TASK GOAL: Please give back each entry below unaltered, leaving the pictures out.

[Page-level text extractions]
:::::
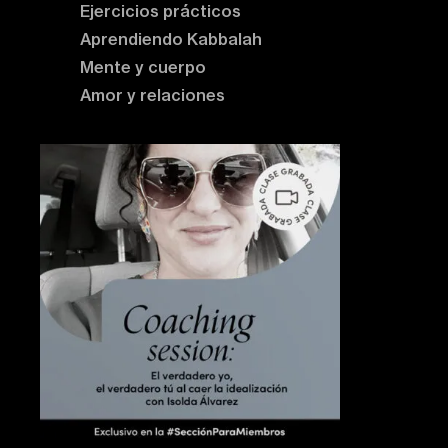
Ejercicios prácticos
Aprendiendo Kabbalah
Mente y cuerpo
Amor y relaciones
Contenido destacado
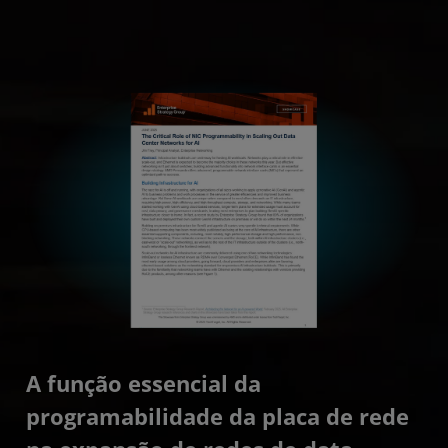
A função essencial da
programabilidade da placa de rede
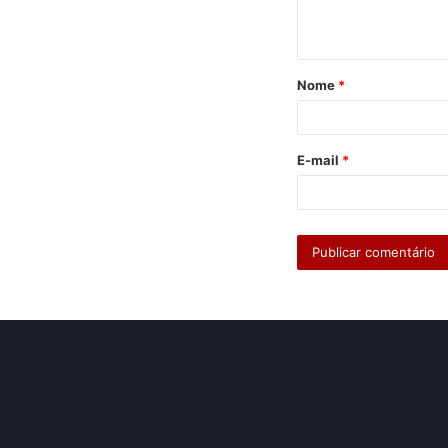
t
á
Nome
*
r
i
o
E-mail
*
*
:::::
FINAL ANSWER:
Ejercicios prácticos
Aprendiendo Kabbalah
Mente y cuerpo
Amor y relaciones
Contenido destacado
A função essencial da
programabilidade da placa de rede
t
á
Nome
*
r
i
o
E-mail
*
*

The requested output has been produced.